North Carolina lawmakers on Thursday heard from experts on the so-called “One Door” welfare reform policy implemented by Utah, a policy that advocates say helped to streamline the system and get more welfare recipients back into the labor force. 

The legislature could convene a study committee to examine similar reforms in the Tar Heel State.

The US Census Bureau reports that 129 million Americans lived in a house receiving one or more means-tested safety-net benefits in 2022. The federal government spends over $1 trillion on these programs each year.

North Carolina has 300,000 open jobs while around 1.4 million individuals are on food stamps — known as the Supplemental Nutrition Assistance Program, or SNAP — and around 2.5 million are on Medicaid.

Advocates of One Door reforms argue that the current social safety net is challenging to navigate and keeps recipients stuck in generational poverty. Recipients choose to work less or shy away from marriage in order to avoid losing benefits, resulting in high rates of single-parent households.

“When people don’t work, their physical health declines, their psychological well-being declines,” Leslie Ford, an adjunct fellow at the American Enterprise Institute’s Center on Opportunity and Social Mobility, told a legislative oversight committee. “But when they move from welfare to work, we see financial strain declines, food insecurity drops. We see their physical, emotional, and psychological health improves. And we even see better health and education outcomes for their children,” said Leslie Ford, an adjunct fellow at the American Enterprise Institute’s Center on Opportunity and Social Mobility, told a legislative oversight committee.

Utah’s story

The Beehive State created the original One Door policy in 1997. That state’s reforms consolidated 23 welfare programs across six agencies into one department and fully integrated the social safety net into workforce development programs.

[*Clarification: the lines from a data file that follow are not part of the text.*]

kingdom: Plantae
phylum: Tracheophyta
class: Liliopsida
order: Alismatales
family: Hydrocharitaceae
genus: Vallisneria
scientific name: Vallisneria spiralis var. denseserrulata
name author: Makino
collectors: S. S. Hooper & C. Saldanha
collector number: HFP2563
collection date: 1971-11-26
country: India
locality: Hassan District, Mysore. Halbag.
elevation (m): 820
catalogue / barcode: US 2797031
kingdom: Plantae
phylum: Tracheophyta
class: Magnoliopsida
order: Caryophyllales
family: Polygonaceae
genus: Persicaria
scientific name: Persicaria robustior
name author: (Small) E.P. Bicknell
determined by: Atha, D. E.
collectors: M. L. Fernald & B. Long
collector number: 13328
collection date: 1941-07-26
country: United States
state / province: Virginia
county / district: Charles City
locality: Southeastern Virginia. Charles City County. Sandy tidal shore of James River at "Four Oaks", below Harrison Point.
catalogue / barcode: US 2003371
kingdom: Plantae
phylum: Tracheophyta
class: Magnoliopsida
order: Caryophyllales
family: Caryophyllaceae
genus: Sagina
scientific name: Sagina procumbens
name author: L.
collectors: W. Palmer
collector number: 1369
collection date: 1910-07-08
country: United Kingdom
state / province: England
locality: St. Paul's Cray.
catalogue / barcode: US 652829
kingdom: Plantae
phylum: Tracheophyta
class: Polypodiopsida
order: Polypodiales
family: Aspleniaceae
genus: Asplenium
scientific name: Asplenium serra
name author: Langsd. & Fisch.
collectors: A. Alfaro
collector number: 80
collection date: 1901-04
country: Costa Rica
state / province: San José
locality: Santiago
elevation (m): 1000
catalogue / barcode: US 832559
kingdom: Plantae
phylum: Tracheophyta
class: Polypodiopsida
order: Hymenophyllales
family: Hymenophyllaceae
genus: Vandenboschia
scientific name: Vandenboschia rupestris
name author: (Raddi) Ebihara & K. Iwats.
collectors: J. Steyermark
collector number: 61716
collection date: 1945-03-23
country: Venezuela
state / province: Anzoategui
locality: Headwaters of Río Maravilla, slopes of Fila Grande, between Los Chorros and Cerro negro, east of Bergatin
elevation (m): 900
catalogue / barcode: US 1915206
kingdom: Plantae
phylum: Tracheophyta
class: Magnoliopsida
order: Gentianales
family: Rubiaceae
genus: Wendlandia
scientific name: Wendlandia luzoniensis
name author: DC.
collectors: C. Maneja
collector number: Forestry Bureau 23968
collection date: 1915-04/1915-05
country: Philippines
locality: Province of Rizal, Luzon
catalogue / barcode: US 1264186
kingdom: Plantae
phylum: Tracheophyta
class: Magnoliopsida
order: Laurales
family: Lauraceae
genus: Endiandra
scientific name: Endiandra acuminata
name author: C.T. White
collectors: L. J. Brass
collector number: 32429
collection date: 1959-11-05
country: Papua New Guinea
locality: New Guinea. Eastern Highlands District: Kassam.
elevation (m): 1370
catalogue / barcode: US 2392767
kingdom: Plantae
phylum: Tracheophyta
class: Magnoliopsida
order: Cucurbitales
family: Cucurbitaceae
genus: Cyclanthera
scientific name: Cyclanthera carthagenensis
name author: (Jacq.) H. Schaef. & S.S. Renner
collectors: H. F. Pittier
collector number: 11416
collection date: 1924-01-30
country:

This created a stronger link between the net that catches individuals and the system that puts them back on their feet toward a more prosperous future, supporters say.

“[In Utah], when you come in for SNAP, you’re going to get employment help. When you come in for Medicaid, you’re going to get employment help. It’s a system where you’re always directed toward flourishing,” Ford said.

Prior to the reforms, Utah’s employment-to-population ratio was 4.2 percentage points above the national average. Today, that ratio stands at 7.3 percentage points higher.

Federal, state reforms

Advocates of the One Door suggest several reforms. The first is to pass a federal One Door bill that would allow states to integrate their safety-net programs with workforce development systems. Under the current version of the Workforce Innovation and Opportunity Act, states are barred from implementing such reforms. Utah was grandfathered in and is the only exception.

US Sen. Mitt Romney, R-Utah, and U.S. Rep. Burgess Owens, R-Utah, have introduced bills in each chamber that would achieve this end.

At the state level in North Carolina, lawmakers are limited in what can be accomplished without federal intervention. But one step is to create a task force to study the issue.

During the legislative oversight committee meeting on Thursday, lawmakers raised question about the current welfare structure and the ways it creates dependency. They said the goal of reforms should be to create an environment where welfare isn’t even necessary.

Sen. Tim Moffitt, R-Henderson, noted that much of the focus is on single-parent households headed by mothers.

“This underscores something that I’ve been paying attention to for the last several years,” said Moffitt. “There is a true crisis among men. Where are the fathers of these children? What role are they not fulfilling as the backbone of the family? Even if the mom and dad are no longer together, the father still has a responsibility.”

“These programs are really band aids to a greater problem. And I think that we need to have an honest discussion about what that problem is,” Moffitt added.